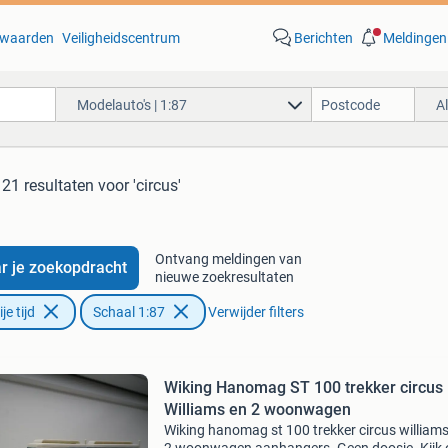
waarden
Veiligheidscentrum
Berichten
Meldingen
Modelauto's | 1:87
A
21 resultaten
voor 'circus'
Ontvang meldingen van
r je zoekopdracht
nieuwe zoekresultaten
e tijd
Schaal 1:87
Verwijder filters
Wiking Hanomag ST 100 trekker circus
Williams en 2 woonwagen
Wiking hanomag st 100 trekker circus william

* * *

• **What the task requires**: Reproduce, line for line and without alteration, the text read from the item above. Omit the picture from your answer.

• **Reply**:
waarden
Veiligheidscentrum
Berichten
Meldingen
Modelauto's | 1:87
A
21 resultaten
voor 'circus'
Ontvang meldingen van
r je zoekopdracht
nieuwe zoekresultaten
e tijd
Schaal 1:87
Verwijder filters
Wiking Hanomag ST 100 trekker circus
Williams en 2 woonwagen
Wiking hanomag st 100 trekker circus william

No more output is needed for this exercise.